Het is het dogma van de moderne biologie en genetica dat de kern van de meeste somatische cellen van hogere organismen, ongeacht hoe gedifferentieerd de cel is, kopieën bevat van alle nucleaire genen van een individu. Differentiërende cellen starten nieuwe sets van eiwitten of verliezen het vermogen om een ​​reeks eiwitten te vormen.

Welke factoren zijn verantwoordelijk voor dergelijke veranderingen? Er wordt aangenomen dat differentiatie van cellen in verschillende typen tijdens de ontwikkeling van een organisme regulatie van de expressie van genen omvat, in plaats van een ander mechanisme zoals mutatie.

Sydney Brener (Britse moleculair bioloog) zegt dat het fundamentele probleem in ontwikkelingsbiologie het bestuderen van de gebeurtenissen en processen is die doorlopen wanneer een embryo zich tot volwassene ontwikkelt.

Enkele van de late embryonale veranderingen worden onder de microscoop waargenomen. Maar veranderingen op moleculair niveau beginnen al heel vroeg. Zulke veranderingen komen veel voor vóór het optreden van morfologische veranderingen.

Differentiatie omvat processen zoals mitose, celfusie, celmigratie of intercellulaire interacties. Deze alle processen werken onafhankelijk van elkaar. Een goede coördinatie en aanpak is vereist om te weten over een definitief ontwikkelingspatroon.

Er kan worden geconcludeerd dat:

(i) Differentiatie en ontwikkeling vereisen geen massieve permanente veranderingen in nucleair DNA.

(ii) Het proces omvat zelfversterkende veranderingen in cytoplasma en selectieve gentranscriptie.

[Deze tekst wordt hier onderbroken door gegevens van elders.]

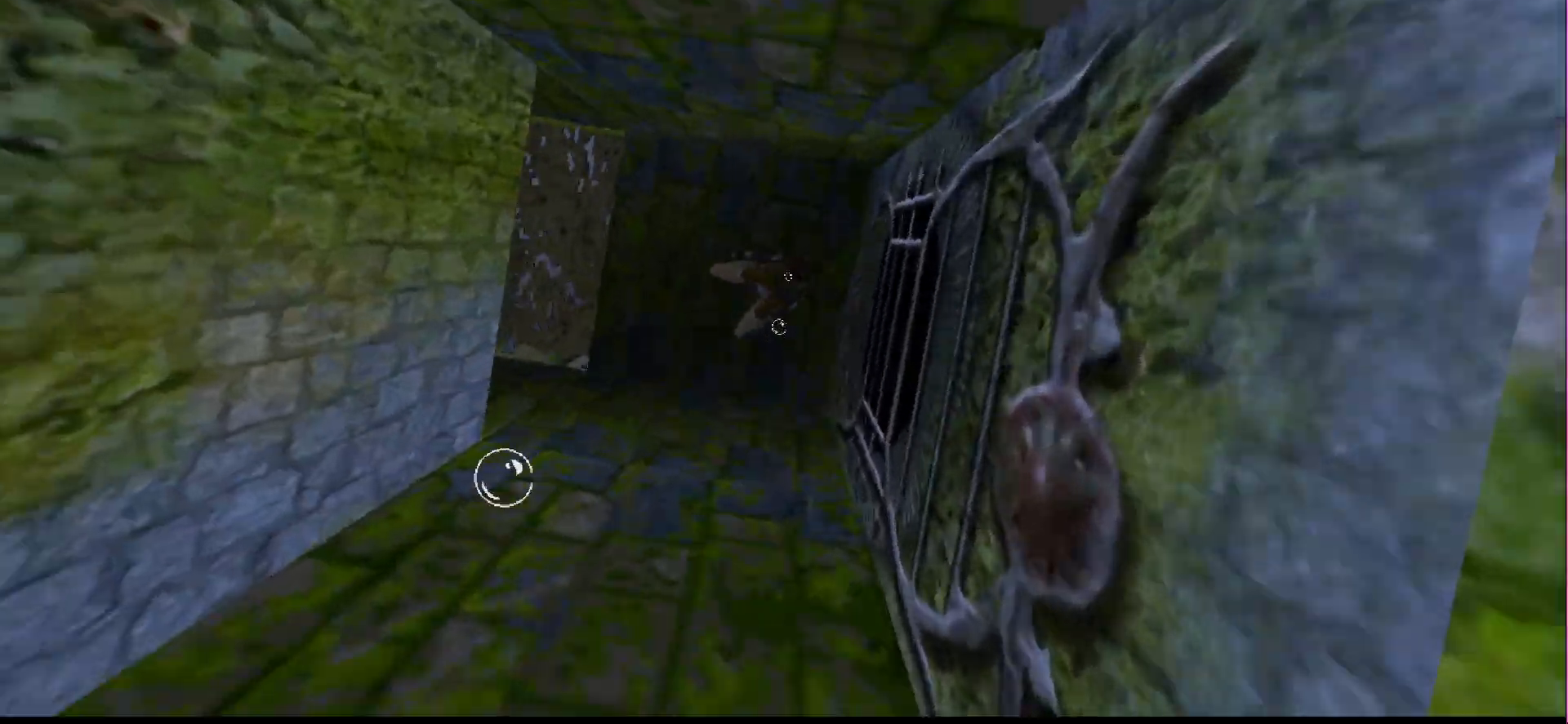
{"buttons": ["SQUARE", "DPAD_UP"], "events": [[100, "DPAD_LEFT", "up"], [267, "DPAD_UP", "down"]]}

Nucleaire en moleculaire basis van differentiatie en ontwikkeling:

Planten in tegenstelling tot dieren zijn meestal in staat om een ​​nieuwe plant te vormen van een vegetatief deel. Nu is het echter een vaststaand feit dat gedeeltelijk gedifferentieerde somatische cellen van dieren in dit opzicht lijken op planten-somatische cellen. Robert Briggs en Thomas King hebben aangetoond dat kernen uit de cellen van blastula- en gastrulastadia van kikker (Rana pipiens) embryo's bij transplantatie in ontkernde eieren een volledig embryo kunnen produceren. Het verhaal van nucleaire transplantatie (Fig. 6.67) is nuttig om te bepalen wanneer de kern van een weefsel zijn vermogen verliest om een ​​complete ontwikkeling voor de vorming van een volwassene te genereren.

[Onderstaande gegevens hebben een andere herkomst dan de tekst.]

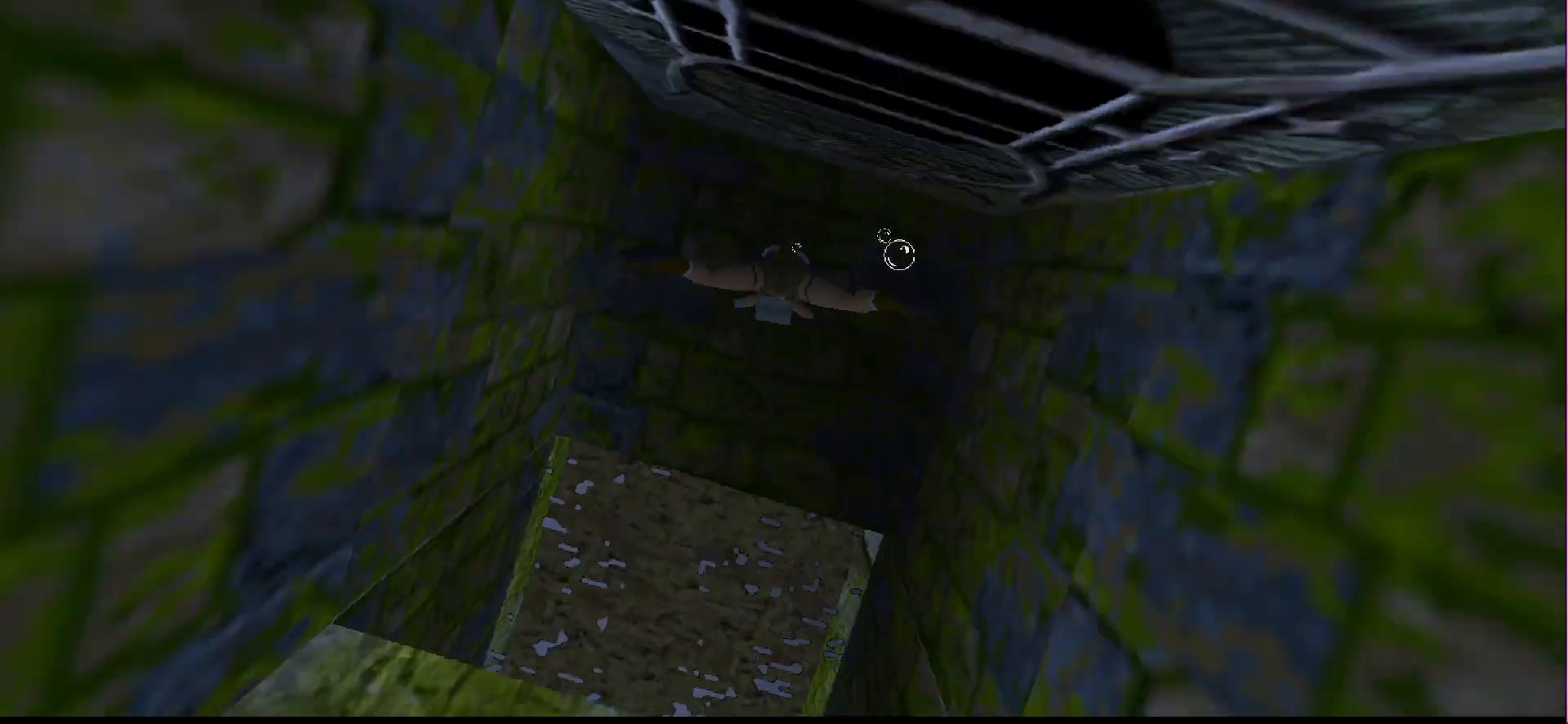
{"buttons": ["SQUARE"], "events": [[333, "DPAD_UP", "up"]]}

Briggs en King gebruikten graskikker, Rana pipiens en Afrikaanse kikker Xenopus voor geavanceerde experimenten. Ze verwijderden / vernietigden de kernen van kikker- of paddencellen en transplanteerden nieuwe kernen van de embryonale en kikkervetcel naar ontkernde eieren. Veel embryo's met pas geplante kernen ontwikkelen zich tot normale kikkervisjes (Fig. 6.67). Maar als kernen van gedifferentieerde darmcellen waren, ontwikkelden zich geen kikkervisjes. Er werd gevonden dat kernen van de vroege klievingsstadia (tot 64 cellen) gemakkelijk in ontkernde eieren konden worden getransplanteerd en ze zouden zich normaal ontwikkelen tot kikkervisjes en kikkers.

Maar kernen van laatstgenoemde stadia veroorzaken gewoonlijk de embryo's om af te breken. Er kan geen volledig gedifferentieerd adulte kikkerweefsel worden gebruikt voor het maken van klonale kikkers. Het laat duidelijk zien dat de kernen tijdens differentiatie enkele veranderingen ondergaan. Het proces van differentiatie is reversibel in vroege embryonale stadia.

In planten kunnen zelfs rijpe cellen differentiatie ondergaan om callus te vormen om de hele plant met succes te verhogen. Hoofdproces van differentiatie is te wijten aan veranderde genactiviteit. Deze verandering in genactiviteit wordt voornamelijk veroorzaakt door de interactie met de omgeving.

De onmiddellijke omgeving kan cytoplasma zijn. Cytoplasma wordt verder beïnvloed door vele parameters zoals temperatuur, vochtigheid, licht, cel-celinteractie, enz. Modulatie van gen en zijn cytoplasma is onafhankelijk.